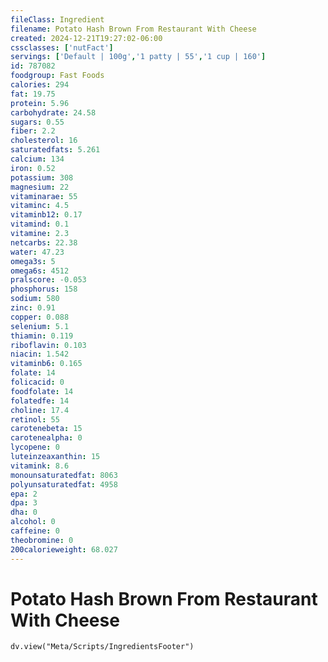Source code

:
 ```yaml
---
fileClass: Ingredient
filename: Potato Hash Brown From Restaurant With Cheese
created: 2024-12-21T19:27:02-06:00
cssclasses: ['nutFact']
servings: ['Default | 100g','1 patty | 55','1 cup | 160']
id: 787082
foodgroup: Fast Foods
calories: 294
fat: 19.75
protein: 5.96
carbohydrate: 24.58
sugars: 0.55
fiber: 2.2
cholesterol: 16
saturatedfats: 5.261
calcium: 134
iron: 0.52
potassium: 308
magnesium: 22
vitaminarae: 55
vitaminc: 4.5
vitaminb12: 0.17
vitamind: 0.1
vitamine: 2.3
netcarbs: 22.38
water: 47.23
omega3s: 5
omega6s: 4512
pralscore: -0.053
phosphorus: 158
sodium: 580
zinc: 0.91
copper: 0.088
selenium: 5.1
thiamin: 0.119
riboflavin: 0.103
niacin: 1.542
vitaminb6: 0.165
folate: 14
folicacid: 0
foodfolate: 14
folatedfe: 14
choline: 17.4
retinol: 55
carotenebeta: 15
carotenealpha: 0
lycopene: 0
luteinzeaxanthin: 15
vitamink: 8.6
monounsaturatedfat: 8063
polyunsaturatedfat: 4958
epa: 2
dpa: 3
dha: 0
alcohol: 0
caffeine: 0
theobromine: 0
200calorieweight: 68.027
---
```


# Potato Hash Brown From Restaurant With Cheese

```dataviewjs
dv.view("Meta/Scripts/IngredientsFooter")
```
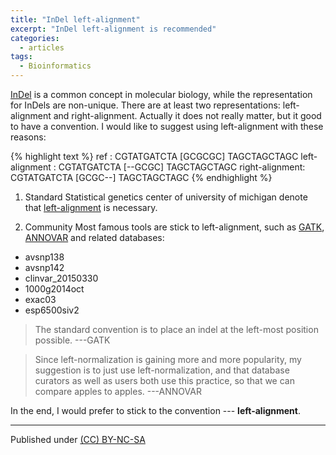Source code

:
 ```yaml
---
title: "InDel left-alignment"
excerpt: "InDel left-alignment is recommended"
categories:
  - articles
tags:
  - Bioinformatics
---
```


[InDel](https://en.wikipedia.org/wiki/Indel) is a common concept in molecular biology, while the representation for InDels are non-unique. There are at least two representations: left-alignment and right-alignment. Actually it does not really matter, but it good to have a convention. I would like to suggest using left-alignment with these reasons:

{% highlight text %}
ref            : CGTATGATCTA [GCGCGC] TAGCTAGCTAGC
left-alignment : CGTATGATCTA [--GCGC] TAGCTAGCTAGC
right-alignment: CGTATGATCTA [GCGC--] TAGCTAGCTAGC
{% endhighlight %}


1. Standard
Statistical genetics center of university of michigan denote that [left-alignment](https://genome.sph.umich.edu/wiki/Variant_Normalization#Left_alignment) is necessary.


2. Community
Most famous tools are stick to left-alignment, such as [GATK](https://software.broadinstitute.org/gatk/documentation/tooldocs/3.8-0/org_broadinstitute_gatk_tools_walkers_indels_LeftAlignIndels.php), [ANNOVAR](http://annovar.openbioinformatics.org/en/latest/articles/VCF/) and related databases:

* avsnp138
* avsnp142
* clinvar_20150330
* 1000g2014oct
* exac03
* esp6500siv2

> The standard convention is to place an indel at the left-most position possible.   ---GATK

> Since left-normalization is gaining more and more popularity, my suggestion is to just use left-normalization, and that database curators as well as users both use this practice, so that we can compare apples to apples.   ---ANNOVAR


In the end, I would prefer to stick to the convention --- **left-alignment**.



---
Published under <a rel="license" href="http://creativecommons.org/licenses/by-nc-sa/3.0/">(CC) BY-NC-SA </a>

- **The task**
Copy each line above exactly. Images do not belong in the copy.

- **Expected output**
Source code

:
 ```yaml
---
fileClass: Ingredient
filename: Potato Hash Brown From Restaurant With Cheese
created: 2024-12-21T19:27:02-06:00
cssclasses: ['nutFact']
servings: ['Default | 100g','1 patty | 55','1 cup | 160']
id: 787082
foodgroup: Fast Foods
calories: 294
fat: 19.75
protein: 5.96
carbohydrate: 24.58
sugars: 0.55
fiber: 2.2
cholesterol: 16
saturatedfats: 5.261
calcium: 134
iron: 0.52
potassium: 308
magnesium: 22
vitaminarae: 55
vitaminc: 4.5
vitaminb12: 0.17
vitamind: 0.1
vitamine: 2.3
netcarbs: 22.38
water: 47.23
omega3s: 5
omega6s: 4512
pralscore: -0.053
phosphorus: 158
sodium: 580
zinc: 0.91
copper: 0.088
selenium: 5.1
thiamin: 0.119
riboflavin: 0.103
niacin: 1.542
vitaminb6: 0.165
folate: 14
folicacid: 0
foodfolate: 14
folatedfe: 14
choline: 17.4
retinol: 55
carotenebeta: 15
carotenealpha: 0
lycopene: 0
luteinzeaxanthin: 15
vitamink: 8.6
monounsaturatedfat: 8063
polyunsaturatedfat: 4958
epa: 2
dpa: 3
dha: 0
alcohol: 0
caffeine: 0
theobromine: 0
200calorieweight: 68.027
---
```


# Potato Hash Brown From Restaurant With Cheese

```dataviewjs
dv.view("Meta/Scripts/IngredientsFooter")
```
Source code

:
 ```yaml
---
title: "InDel left-alignment"
excerpt: "InDel left-alignment is recommended"
categories:
  - articles
tags:
  - Bioinformatics
---
```


[InDel](https://en.wikipedia.org/wiki/Indel) is a common concept in molecular biology, while the representation for InDels are non-unique. There are at least two representations: left-alignment and right-alignment. Actually it does not really matter, but it good to have a convention. I would like to suggest using left-alignment with these reasons:

{% highlight text %}
ref            : CGTATGATCTA [GCGCGC] TAGCTAGCTAGC
left-alignment : CGTATGATCTA [--GCGC] TAGCTAGCTAGC
right-alignment: CGTATGATCTA [GCGC--] TAGCTAGCTAGC
{% endhighlight %}


1. Standard
Statistical genetics center of university of michigan denote that [left-alignment](https://genome.sph.umich.edu/wiki/Variant_Normalization#Left_alignment) is necessary.


2. Community
Most famous tools are stick to left-alignment, such as [GATK](https://software.broadinstitute.org/gatk/documentation/tooldocs/3.8-0/org_broadinstitute_gatk_tools_walkers_indels_LeftAlignIndels.php), [ANNOVAR](http://annovar.openbioinformatics.org/en/latest/articles/VCF/) and related databases:

* avsnp138
* avsnp142
* clinvar_20150330
* 1000g2014oct
* exac03
* esp6500siv2

> The standard convention is to place an indel at the left-most position possible.   ---GATK

> Since left-normalization is gaining more and more popularity, my suggestion is to just use left-normalization, and that database curators as well as users both use this practice, so that we can compare apples to apples.   ---ANNOVAR


In the end, I would prefer to stick to the convention --- **left-alignment**.



---
Published under <a rel="license" href="http://creativecommons.org/licenses/by-nc-sa/3.0/">(CC) BY-NC-SA </a>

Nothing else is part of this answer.